Nella sentenza n. 2593 del 13 maggio la quarta sezione del Consiglio di Stato si sofferma in punto di diritto sulla ricostruzione dogmatica dell’istituto della denuncia di inizio attività in materia edilizia. Tale ricostruzione si è resa necessaria in quanto il giudice di primo grado aveva affrontato il tema delle sopravvenienze normative intercorse tra la presentazione della DIA e la sua efficacia evidenziando come, indipendentemente dalla qualifica giuridica assegnata dai due differenti orientamenti che sostengono, rispettivamente, la natura di autorizzazione implicita e quella di atto privato, la stessa produce effetti al trentesimo giorno dalla sua presentazione.

L’impostazione seguita dal giudice di prime cure non risulta, ad avviso dei giudici di legittimità, in linea con i più recenti interventi giurisprudenziali e con le disposizioni legislative successive, che, sebbene non applicabili ratione temporis, servono a meglio illuminare il tema della disciplina applicabile alla fattispecie.
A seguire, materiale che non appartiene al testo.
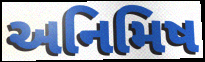
અનિમિષ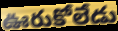
ఊరుకోలేడుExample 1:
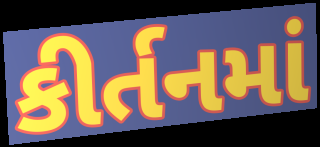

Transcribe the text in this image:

કીર્તનમાં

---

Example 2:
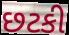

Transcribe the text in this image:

છટકી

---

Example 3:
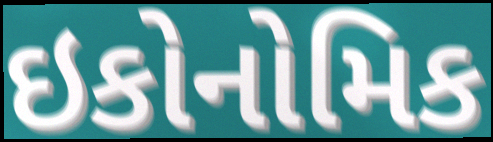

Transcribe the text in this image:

ઇકોનોમિક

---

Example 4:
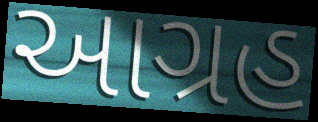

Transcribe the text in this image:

આગ્રહ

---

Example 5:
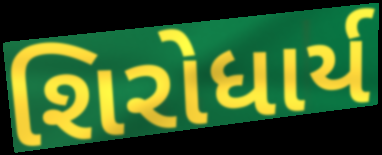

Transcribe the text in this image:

શિરોધાર્ય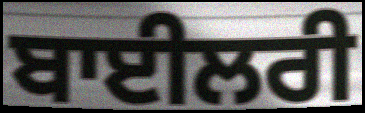
ਬਾਈਲਰੀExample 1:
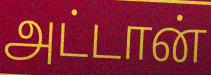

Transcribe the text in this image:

அட்டான்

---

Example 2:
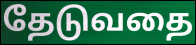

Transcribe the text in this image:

தேடுவதை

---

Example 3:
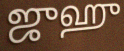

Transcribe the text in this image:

ஜுஹு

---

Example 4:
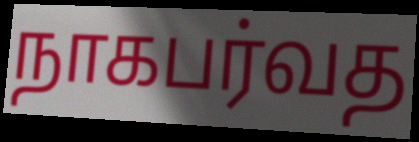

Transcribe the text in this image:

நாகபர்வத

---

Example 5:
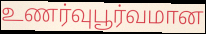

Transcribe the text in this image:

உணர்வுபூர்வமானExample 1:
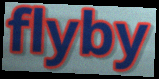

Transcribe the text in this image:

flyby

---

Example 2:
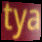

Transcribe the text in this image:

tya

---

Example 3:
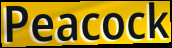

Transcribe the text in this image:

Peacock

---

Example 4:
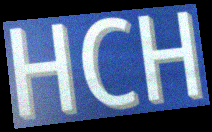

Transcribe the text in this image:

HCH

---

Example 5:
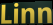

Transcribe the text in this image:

Linn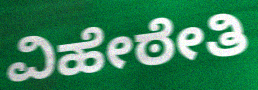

In particolare nel percorso di ricostruzione dogmatica dell’istituto i giudici di legittimità hanno ricordato:

a) la sentenza dell’Adunanza plenaria 29 luglio 2011 n. 15, dove si è affermato che “la denuncia di inizio attività non è un provvedimento amministrativo a formazione tacita e non dà luogo in ogni caso ad un titolo costitutivo, ma costituisce un atto privato volto a comunicare l’intenzione di intraprendere un’attività direttamente ammessa dalla legge”;

b) che la lettura, in senso non provvedimentale, è stata peraltro immediatamente fatta propria dal legislatore, il quale, introducendo il comma 6ter dell’art. 19 della L. 241/1990 in materia di procedimento amministrativo” tramite l’articolo 6, comma 1, lettera c), del D.L. 13 agosto 2011, n. 138, ha espressamente qualificato affermato che tali atti come “non costituiscono provvedimenti taciti direttamente impugnabili”.

In questo senso, appare al Collegio condivisibile la ricostruzione della natura del silenzio tenuto dall’amministrazione per cui “il passaggio del tempo non produce un titolo costitutivo avente valore di assenso ma impedisce l’inibizione di un’attività già intrapresa in un momento anteriore”. In tal modo, appare chiaro che l’efficacia del titolo formatosi in base all’atto del privato (rectius, la modalità abilitativa alla realizzazione dell’intervento edilizio) si determina indipendentemente dal mancato esercizio del potere di interdizione da parte della pubblica amministrazione, trattandosi di fattispecie che operano su piani giuridici diversi.